* TEXTE À LIRE

Pierre le Fort
Notre pasteur(e) a donné récemment le
jour à un beau, à un gros poupon. Il arrive donc maintenant
aussi à une paroisse d’être confrontée
à la réalité d’un congé de maternité !
L’un des derniers dimanches où elle accomplissait
son travail liturgique, avant de se rendre disponible pour un autre
“travail”, il y eut un culte de sainte cène.
Les réflexions que je vais confier à
mon article commencent avec cette célébration. J’ai
en effet cédé ce jour-là à une soudaine
et surprenante inspiration - mais ce beau mot ne convient pas bien
pour l’idée farfelue qui m’est passée
par la tête.
Il faudra que je vous en fasse
l’aveu, sinon
mon article ne démarrera pas. Mais auparavant je m’explique
sur ceci. J’écoute les propos peu sérieux qui
m’arrivent de toutes sortes de gens ou de moi-même.
Surtout de moi-même. Derrière le personnage obéissant
à une certaine cohérence, fidèle à ses
options favorites, je porte aussi en moi un magma de pensées
infiniment disparates. Tout le monde doit être ainsi : la
mémoire collective des générations passées,
les vieilles peurs de notre enfance et peut-être de l’enfance
de l’humanité, le paganisme instinctif qui est notre
première religion, tout cela nous habite sans ordre ni logique.
Et moi, cela m’intéresse de capter parfois une “révélation” qui
monte des profondeurs.
Une idée stupide et un
voyage de noce
Donc, un certain dimanche de
mars, quand le pasteur de notre paroisse s’est placée
derrière la table
de communion, une pensée ridicule a effleuré mon
esprit:
« Est-il convenable que la sainte cène soit présidée
par une femme enceinte ? »
Comment peut-on concevoir une
association d’idées
aussi stupide? Eh bien, je le crains, j’ai été
atteint ce dimanche-là par la frange d’une vague qui
dépose en beaucoup d’endroits les traces de son passage.

* VOS TÂCHES
[1] Recopiez fidèlement le passage du texte qui commence à « L’un des derniers » et se termine à « de sainte cène. ».
[2] Résumez le texte en deux phrases.
Les lignes ci-après sont tirées d'une autre source.

* Coordonnées nommées des articulations
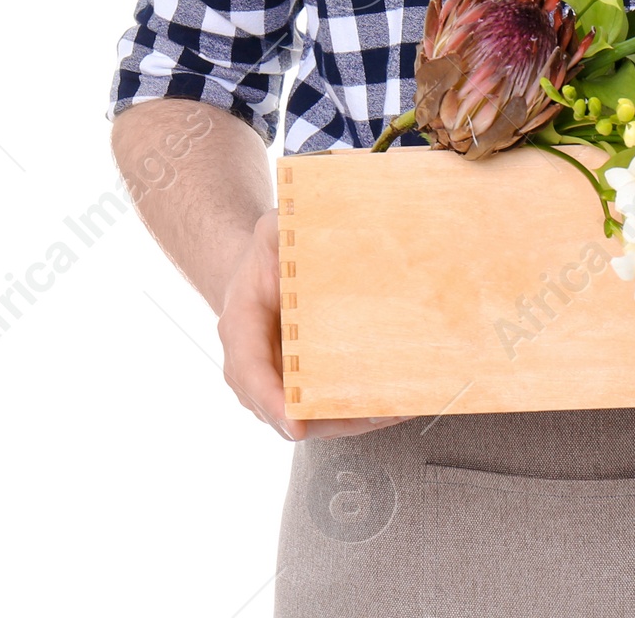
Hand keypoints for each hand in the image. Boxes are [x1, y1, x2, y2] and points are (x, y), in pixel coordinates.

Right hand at [217, 209, 413, 442]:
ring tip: (395, 410)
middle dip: (327, 419)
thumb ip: (281, 224)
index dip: (271, 400)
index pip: (249, 370)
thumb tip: (299, 211)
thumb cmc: (269, 253)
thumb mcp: (272, 230)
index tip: (295, 424)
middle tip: (374, 415)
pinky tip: (392, 406)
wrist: (261, 275)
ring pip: (308, 419)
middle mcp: (251, 366)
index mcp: (240, 326)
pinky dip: (354, 414)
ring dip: (349, 421)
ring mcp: (272, 384)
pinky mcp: (296, 390)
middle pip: (283, 410)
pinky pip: (322, 412)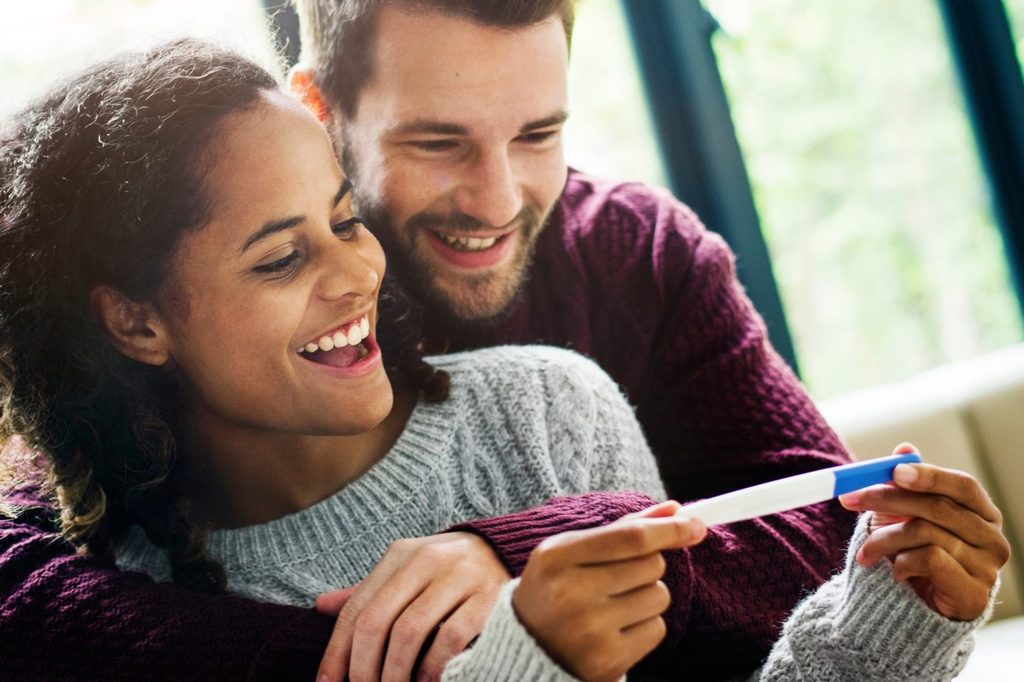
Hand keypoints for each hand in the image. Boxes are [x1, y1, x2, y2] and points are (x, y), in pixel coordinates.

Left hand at [315, 532, 510, 681]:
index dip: (337, 652)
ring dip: (394, 672)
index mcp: (400, 555)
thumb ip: (368, 592)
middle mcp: (426, 560)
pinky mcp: (488, 596)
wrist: (504, 552)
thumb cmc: (444, 571)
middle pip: (377, 621)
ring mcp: (459, 576)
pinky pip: (450, 638)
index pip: (357, 609)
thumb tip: (320, 606)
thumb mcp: (405, 572)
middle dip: (363, 668)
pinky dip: (432, 667)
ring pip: (410, 632)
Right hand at [512, 502, 705, 681]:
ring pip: (659, 597)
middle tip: (619, 577)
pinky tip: (617, 628)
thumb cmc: (556, 588)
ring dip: (647, 596)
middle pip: (651, 565)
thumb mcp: (573, 550)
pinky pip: (657, 630)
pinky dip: (645, 625)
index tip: (696, 526)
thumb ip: (622, 528)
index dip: (669, 529)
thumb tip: (674, 509)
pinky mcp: (608, 661)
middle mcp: (570, 594)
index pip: (631, 537)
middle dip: (647, 566)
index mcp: (556, 558)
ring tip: (614, 603)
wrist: (529, 646)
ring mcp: (589, 631)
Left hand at [839, 443, 1010, 620]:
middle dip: (887, 499)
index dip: (929, 476)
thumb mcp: (909, 515)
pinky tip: (895, 571)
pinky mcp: (974, 593)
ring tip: (866, 550)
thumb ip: (908, 483)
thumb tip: (904, 448)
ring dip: (884, 539)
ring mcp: (987, 567)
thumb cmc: (918, 554)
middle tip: (849, 499)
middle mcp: (992, 538)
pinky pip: (929, 561)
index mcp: (982, 513)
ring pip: (926, 534)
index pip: (963, 485)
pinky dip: (902, 563)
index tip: (892, 471)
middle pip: (938, 507)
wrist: (922, 609)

* RÉPONSES PAR TÂCHE
[1]
L’un des derniers dimanches où elle accomplissait
son travail liturgique, avant de se rendre disponible pour un autre
“travail”, il y eut un culte de sainte cène.

[2] Lors de l'un des derniers cultes de sainte cène avant le congé de maternité de la pasteure de la paroisse, une pensée ridicule a traversé l'esprit de la personne qui écrit : est-il convenable que la sainte cène soit présidée par une femme enceinte ? Le texte explique que chacun porte en soi un magma de pensées disparates, nourri par la mémoire collective des générations passées, les vieilles peurs de l'enfance et un paganisme instinctif.